No annotations are provided, so the description carries the full burden of behavioral disclosure. It mentions that coverage runs when no pattern is specified, which adds some context about default behavior. However, it doesn't describe critical aspects like whether this is a read-only or destructive operation, what permissions are required, how long tests might take, error handling, or output format. For a tool that executes tests (potentially with side effects), this is a significant gap.

Agents need to know what a tool does to the world before calling it. Descriptions should go beyond structured annotations to explain consequences.

Conciseness5/5

Is the description appropriately sized, front-loaded, and free of redundancy?

The description is extremely concise and front-loaded: a single sentence that directly states the purpose and key usage detail. Every word earns its place, with no redundancy or fluff. It efficiently communicates the core functionality and the pattern-coverage relationship.

Shorter descriptions cost fewer tokens and are easier for agents to parse.

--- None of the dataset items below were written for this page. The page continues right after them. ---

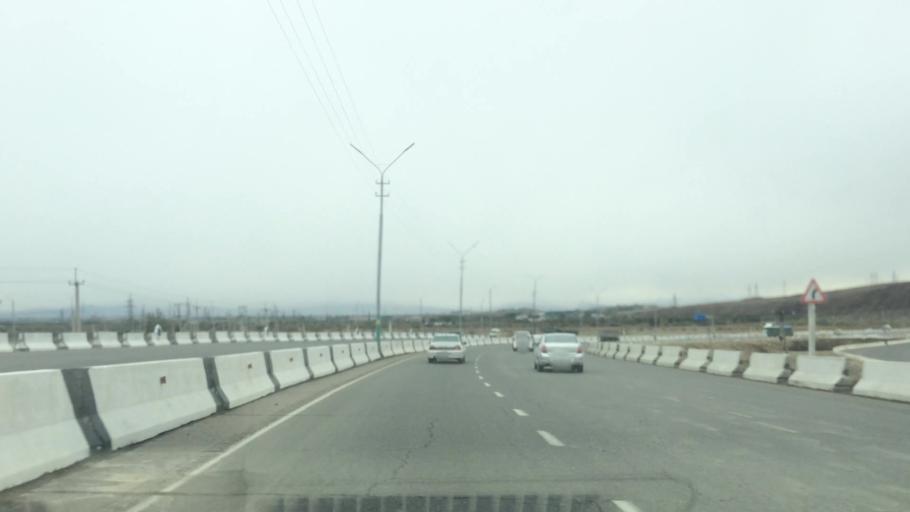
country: UZ
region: Samarqand
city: Jomboy
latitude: 39.6923
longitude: 67.0676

Every sentence should earn its place.

Completeness3/5

Given the tool's complexity, does the description cover enough for an agent to succeed on first attempt?

Given the tool's complexity (executing tests, potentially with coverage), lack of annotations, and no output schema, the description is minimally adequate. It covers the basic purpose and parameter implication but misses details like what 'coverage' entails, how results are returned, error conditions, or side effects. For a test-running tool, users need more context about execution behavior and outputs.

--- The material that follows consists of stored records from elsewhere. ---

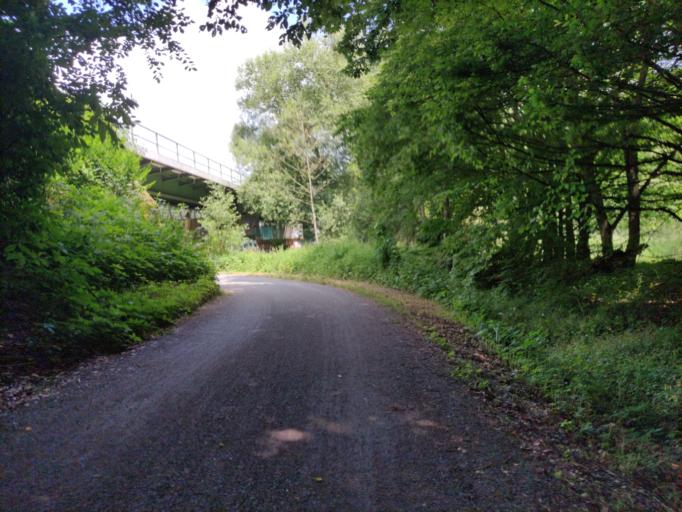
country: DE
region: Lower Saxony
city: Hildesheim
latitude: 52.1268
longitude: 9.9655
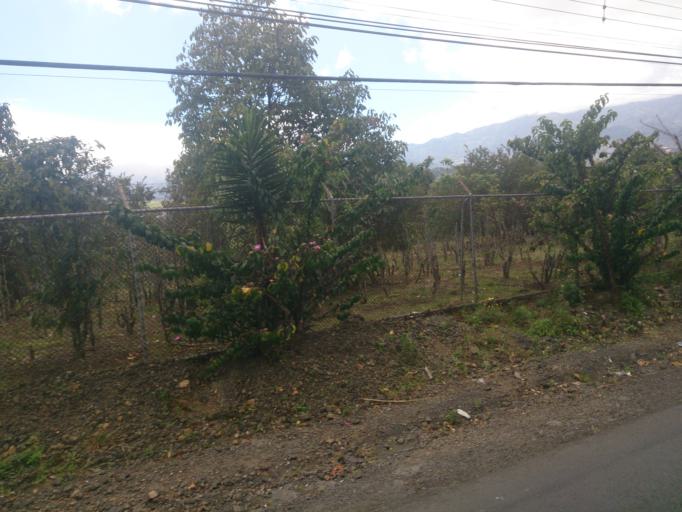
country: CR
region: San Jose
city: Granadilla
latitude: 9.9269
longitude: -84.0173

Complex tools with many parameters or behaviors need more documentation. Simple tools need less. This dimension scales expectations accordingly.

Parameters4/5

Does the description clarify parameter syntax, constraints, interactions, or defaults beyond what the schema provides?

The description adds meaningful semantics beyond the input schema. The schema has 100% coverage with one parameter ('pattern'), but the description explains the behavioral implication of omitting it: 'runs coverage mode if omitted'. This clarifies that the parameter is optional and affects the tool's mode, which isn't evident from the schema alone. With only one parameter and high schema coverage, the description compensates well.

Input schemas describe structure but not intent. Descriptions should explain non-obvious parameter relationships and valid value ranges.

Purpose4/5

Does the description clearly state what the tool does and how it differs from similar tools?

The description clearly states the tool's purpose: 'Run standardized tests for the project' with the specific verb 'Run' and resource 'standardized tests'. It distinguishes itself from sibling tools like 'run_linter' (code quality) and 'review_code' (code review). However, it doesn't explicitly differentiate from 'generate_spec' or 'review_spec' which might be related to testing workflows.

Agents choose between tools based on descriptions. A clear purpose with a specific verb and resource helps agents select the right tool.

Usage Guidelines3/5

Does the description explain when to use this tool, when not to, or what alternatives exist?

The description provides implied usage guidance: it mentions coverage runs when no pattern is specified, suggesting this tool is for executing tests with optional filtering. However, it doesn't explicitly state when to use this versus alternatives like 'run_linter' for code quality checks or 'review_code' for manual inspection, nor does it mention prerequisites or exclusions.

Agents often have multiple tools that could apply. Explicit usage guidance like "use X instead of Y when Z" prevents misuse.